Exercise directions: Whenever a line of the entries below holds the string "APERTURE", copy that line and return it.

Hardware design source data
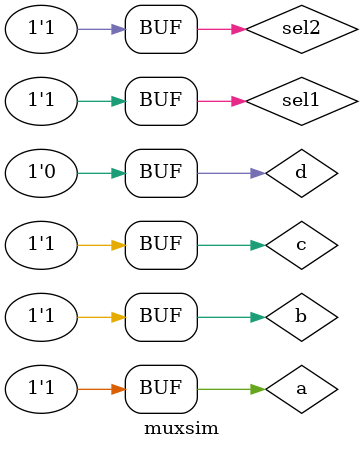
<source format=v>
`timescale 1ns / 1ps


module muxsim();
    reg a, b, c, d, sel1, sel2;
    wire q;
    mux1 Mux41(a, b, c, d, sel1, sel2, q);
    initial begin
        #10 sel1 = 0; sel2 = 0; a = 1; b = 1; c = 1; d = 1;
        #10 sel1 = 0; sel2 = 0; a = 0; b = 1; c = 1; d = 1;

        #20 sel1= 0; sel2 = 1; a = 1; b = 1; c = 1; d = 1;
        #20 sel1= 0; sel2 = 1; a = 1; b = 0; c = 1; d = 1;
                
        #20 sel1= 1; sel2 = 0; a = 1; b = 1; c = 1; d = 1;
        #20 sel1= 1; sel2 = 0; a = 1; b = 1; c = 0; d = 1;
        
        #20 sel1= 1; sel2 = 1; a = 1; b = 1; c = 1; d = 1;
        #20 sel1= 1; sel2 = 1; a = 1; b = 1; c = 1; d = 0;
        
     end        
endmodule
</source>
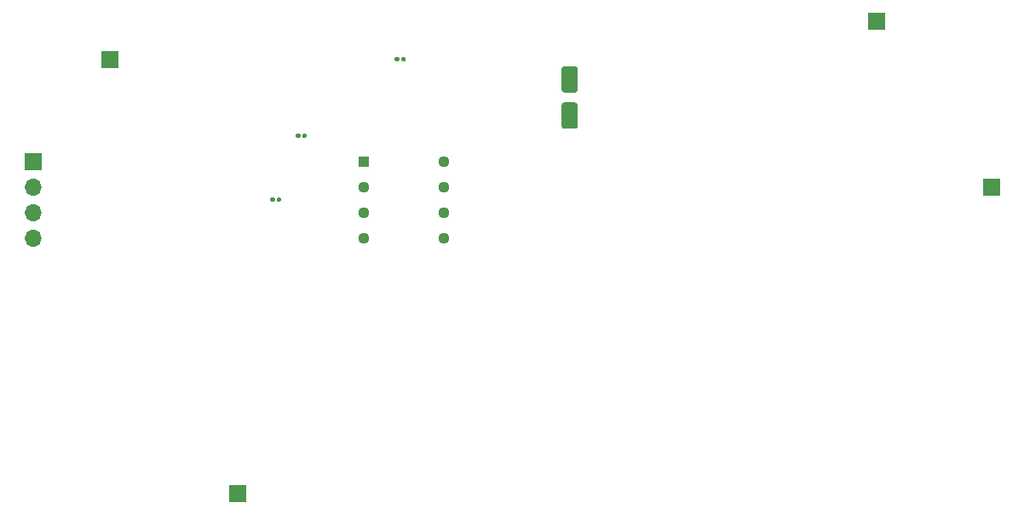
<source format=gbr>
%TF.GenerationSoftware,KiCad,Pcbnew,(5.1.10)-1*%
%TF.CreationDate,2021-11-07T21:57:16-05:00*%
%TF.ProjectId,kicad,6b696361-642e-46b6-9963-61645f706362,rev?*%
%TF.SameCoordinates,Original*%
%TF.FileFunction,Soldermask,Bot*%
%TF.FilePolarity,Negative*%
%FSLAX46Y46*%
G04 Gerber Fmt 4.6, Leading zero omitted, Abs format (unit mm)*
G04 Created by KiCad (PCBNEW (5.1.10)-1) date 2021-11-07 21:57:16*
%MOMM*%
%LPD*%
G01*
G04 APERTURE LIST*
%ADD10O,1.700000X1.700000*%
%ADD11R,1.700000X1.700000*%
%ADD12C,1.130000*%
%ADD13R,1.130000X1.130000*%
G04 APERTURE END LIST*
D10*
%TO.C,U1*%
X148590000Y-111760000D03*
X148590000Y-109220000D03*
X148590000Y-106680000D03*
D11*
X148590000Y-104140000D03*
%TD*%
%TO.C,Vin2*%
X232410000Y-90170000D03*
%TD*%
%TO.C,OUT1*%
X243840000Y-106680000D03*
%TD*%
%TO.C,R6*%
G36*
G01*
X185190000Y-94080000D02*
X185190000Y-93880000D01*
G75*
G02*
X185290000Y-93780000I100000J0D01*
G01*
X185550000Y-93780000D01*
G75*
G02*
X185650000Y-93880000I0J-100000D01*
G01*
X185650000Y-94080000D01*
G75*
G02*
X185550000Y-94180000I-100000J0D01*
G01*
X185290000Y-94180000D01*
G75*
G02*
X185190000Y-94080000I0J100000D01*
G01*
G37*
G36*
G01*
X184550000Y-94080000D02*
X184550000Y-93880000D01*
G75*
G02*
X184650000Y-93780000I100000J0D01*
G01*
X184910000Y-93780000D01*
G75*
G02*
X185010000Y-93880000I0J-100000D01*
G01*
X185010000Y-94080000D01*
G75*
G02*
X184910000Y-94180000I-100000J0D01*
G01*
X184650000Y-94180000D01*
G75*
G02*
X184550000Y-94080000I0J100000D01*
G01*
G37*
%TD*%
%TO.C,R5*%
G36*
G01*
X175170000Y-101500000D02*
X175170000Y-101700000D01*
G75*
G02*
X175070000Y-101800000I-100000J0D01*
G01*
X174810000Y-101800000D01*
G75*
G02*
X174710000Y-101700000I0J100000D01*
G01*
X174710000Y-101500000D01*
G75*
G02*
X174810000Y-101400000I100000J0D01*
G01*
X175070000Y-101400000D01*
G75*
G02*
X175170000Y-101500000I0J-100000D01*
G01*
G37*
G36*
G01*
X175810000Y-101500000D02*
X175810000Y-101700000D01*
G75*
G02*
X175710000Y-101800000I-100000J0D01*
G01*
X175450000Y-101800000D01*
G75*
G02*
X175350000Y-101700000I0J100000D01*
G01*
X175350000Y-101500000D01*
G75*
G02*
X175450000Y-101400000I100000J0D01*
G01*
X175710000Y-101400000D01*
G75*
G02*
X175810000Y-101500000I0J-100000D01*
G01*
G37*
%TD*%
%TO.C,r4*%
G36*
G01*
X172630000Y-107850000D02*
X172630000Y-108050000D01*
G75*
G02*
X172530000Y-108150000I-100000J0D01*
G01*
X172270000Y-108150000D01*
G75*
G02*
X172170000Y-108050000I0J100000D01*
G01*
X172170000Y-107850000D01*
G75*
G02*
X172270000Y-107750000I100000J0D01*
G01*
X172530000Y-107750000D01*
G75*
G02*
X172630000Y-107850000I0J-100000D01*
G01*
G37*
G36*
G01*
X173270000Y-107850000D02*
X173270000Y-108050000D01*
G75*
G02*
X173170000Y-108150000I-100000J0D01*
G01*
X172910000Y-108150000D01*
G75*
G02*
X172810000Y-108050000I0J100000D01*
G01*
X172810000Y-107850000D01*
G75*
G02*
X172910000Y-107750000I100000J0D01*
G01*
X173170000Y-107750000D01*
G75*
G02*
X173270000Y-107850000I0J-100000D01*
G01*
G37*
%TD*%
%TO.C,C2*%
G36*
G01*
X201380000Y-98290000D02*
X202480000Y-98290000D01*
G75*
G02*
X202730000Y-98540000I0J-250000D01*
G01*
X202730000Y-100640000D01*
G75*
G02*
X202480000Y-100890000I-250000J0D01*
G01*
X201380000Y-100890000D01*
G75*
G02*
X201130000Y-100640000I0J250000D01*
G01*
X201130000Y-98540000D01*
G75*
G02*
X201380000Y-98290000I250000J0D01*
G01*
G37*
G36*
G01*
X201380000Y-94690000D02*
X202480000Y-94690000D01*
G75*
G02*
X202730000Y-94940000I0J-250000D01*
G01*
X202730000Y-97040000D01*
G75*
G02*
X202480000Y-97290000I-250000J0D01*
G01*
X201380000Y-97290000D01*
G75*
G02*
X201130000Y-97040000I0J250000D01*
G01*
X201130000Y-94940000D01*
G75*
G02*
X201380000Y-94690000I250000J0D01*
G01*
G37*
%TD*%
D12*
%TO.C,U2*%
X189390000Y-104140000D03*
X189390000Y-106680000D03*
X189390000Y-109220000D03*
X189390000Y-111760000D03*
X181450000Y-111760000D03*
X181450000Y-109220000D03*
X181450000Y-106680000D03*
D13*
X181450000Y-104140000D03*
%TD*%
D11*
%TO.C,gnd1*%
X168910000Y-137160000D03*
%TD*%
%TO.C,Vin1*%
X156210000Y-93980000D03*
%TD*%
M02*

</source>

Written answer:
G04 APERTURE LIST*
G04 APERTURE END LIST*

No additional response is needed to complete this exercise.